Kali is usually depicted as a dark skinned, almost black, goddess who wears a girdle of arms around her waist and a necklace of human skulls. She holds in her four hands a severed demonic head, a lotus flower, a sword and with the fourth making the gesture of ‘abhayam’ (protection). Her long black hair is dishevelled, her tongue outstretched and dripping with blood. She stands upon the chest of Shiva, her consort.


Kali is said to have sprang forth from the brow of Durga (another HIndu Goddess) on the battlefield, where they joined forces to defeat the demon Rakta-Bija. In my work, I explore the aspect of feminine potential that is defiant and revolting (to revolt). I am also interested in the links between mythological archetypes and contemporary gender dynamics, particularly within the Hindu community, a largely patriarchal society.

I use Kali iconography, often abstracted, to create large canvasses that are as much about the tactility and experience of surface, as they are about the tongues, swords, flowers, hair and skin of the goddess. The pigments used in the paintings are all earth based., relating to ideas of earth as mother, as feminine, as ancient. The pigments I use are kumkum (vermilion), turmeric, incense ash and coal.
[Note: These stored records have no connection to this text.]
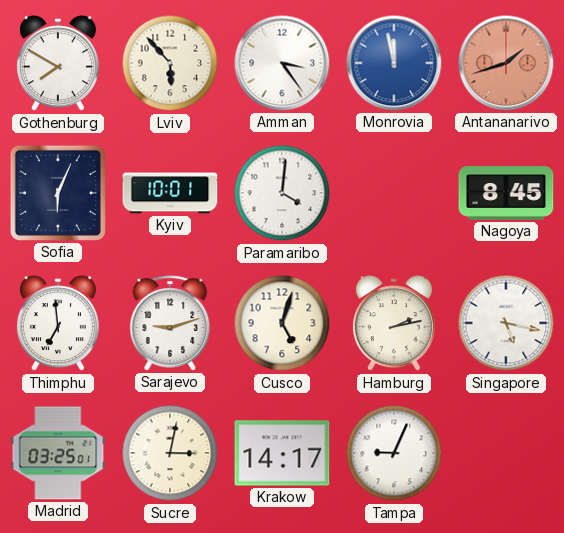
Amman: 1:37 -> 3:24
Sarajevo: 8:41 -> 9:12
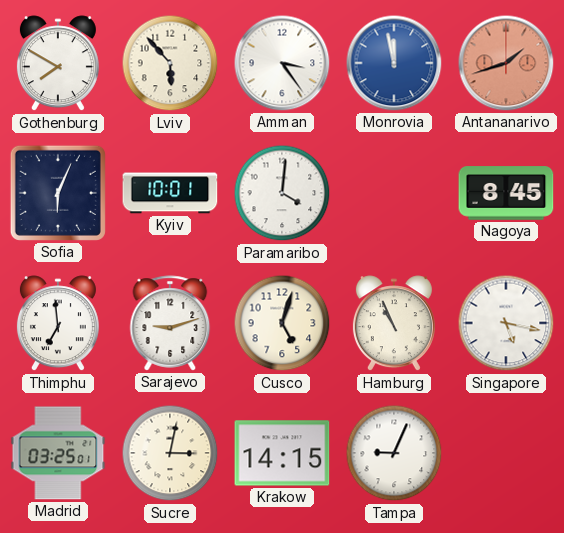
Hamburg: 2:13 -> 10:56
Krakow: 14:17 -> 14:15
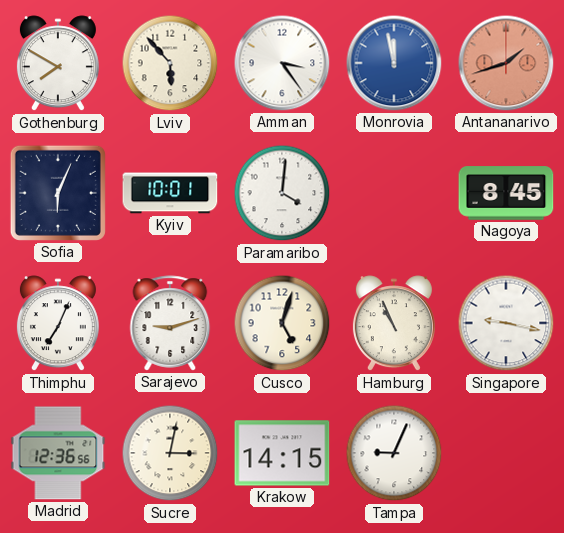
Thimphu: 6:59 -> 7:04
Singapore: 5:17 -> 9:17
Madrid: 03:25 -> 12:36
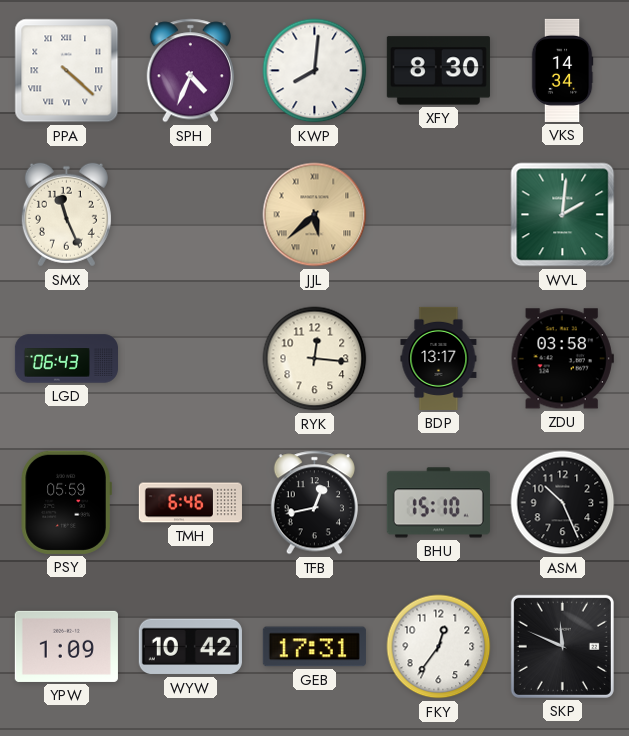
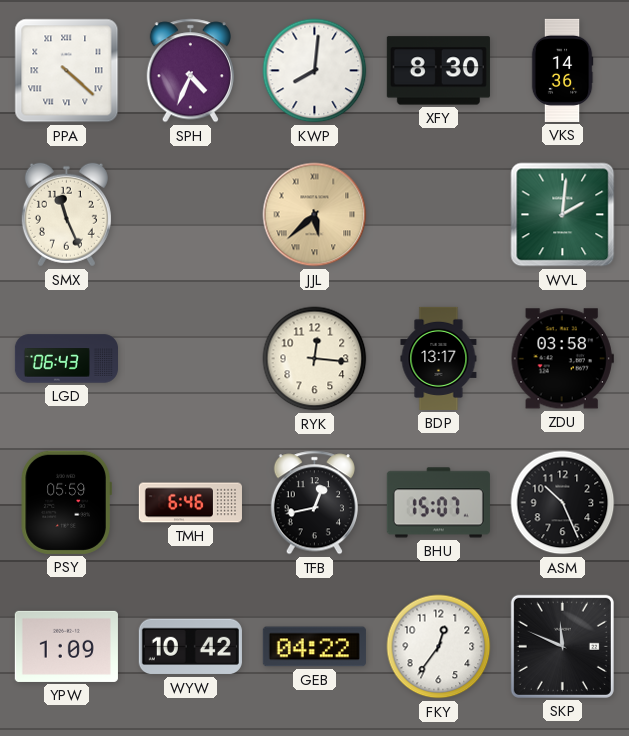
VKS: 14:34 -> 14:36
BHU: 15:10 -> 15:07
GEB: 17:31 -> 04:22
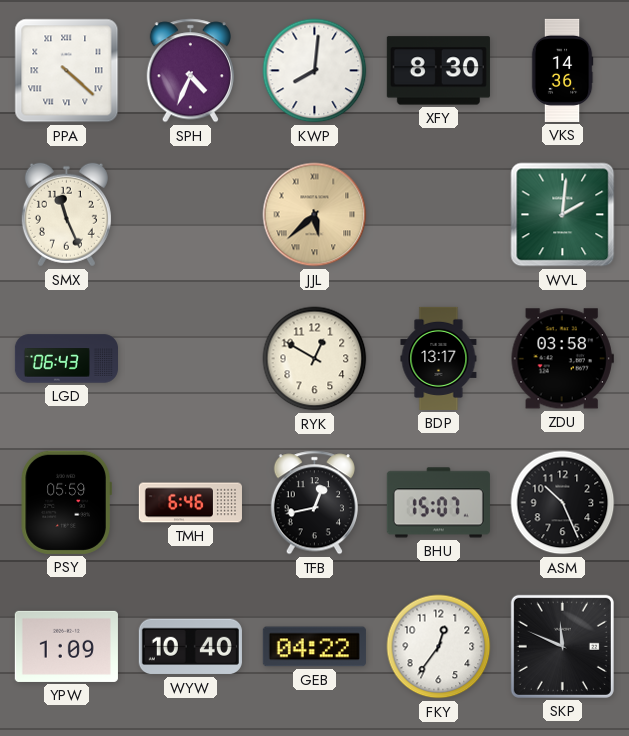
RYK: 12:16 -> 12:50
WYW: 10:42 -> 10:40
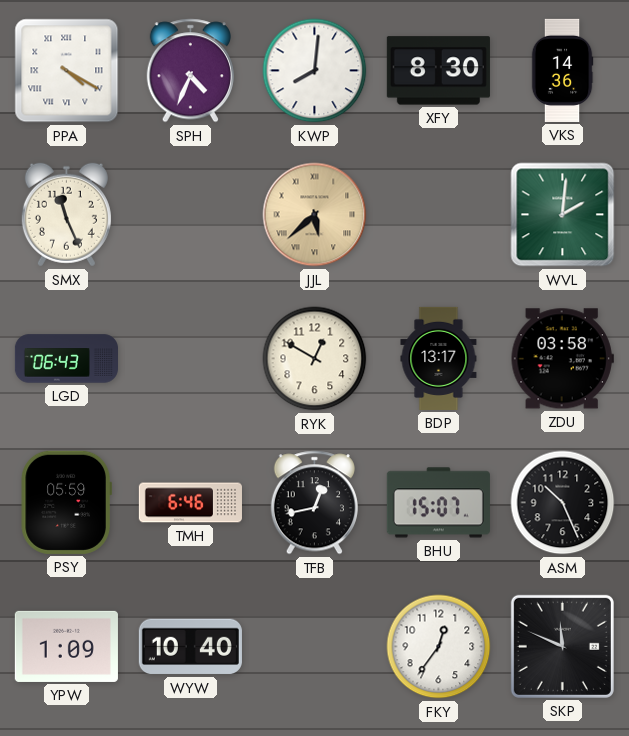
PPA: 4:22 -> 4:20
GEB: 04:22 -> none
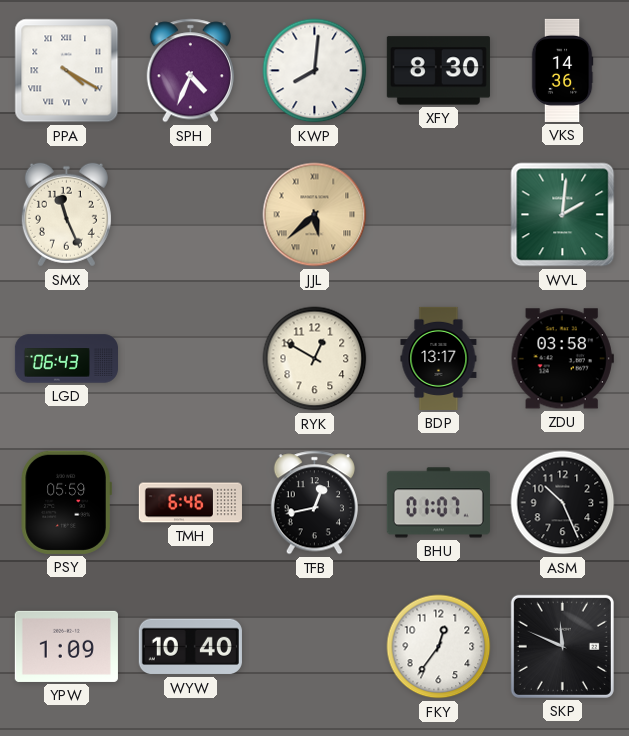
BHU: 15:07 -> 01:07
Each substance relates to the body of Kali: the red pigment kumkum speaks of blood, which is so strongly associated with Kali; the coal speaks both of her dark powerful body and her wild matted locks; the turmeric is often used in ritual worship of the goddess (during some rituals a likeness of Her face is moulded out of this substance); while the ash speaks of the destructive aspect of Kali, for it is in the moment of destruction that Kali appears as the ash covered widow called Dhumavati. In each painting an image/ symbol has been stitched onto the surface. The process of stitching, much like the materiality of the pigment on surface, is extremely important in the production of these works. It is an act of labour - a cathartic process - that becomes somewhat meditative and almost dance-like, as I shift around the canvas making repetitive gestures and movements.

The aspect of dance emerges more directly in my photographic and video works. The photographic series of a dancer performing traditional dance movements and gestures speaks directly of Kali: In this constructed narrative the female character develops from submissive and weak, to a challenging and defiant Kali-like figure.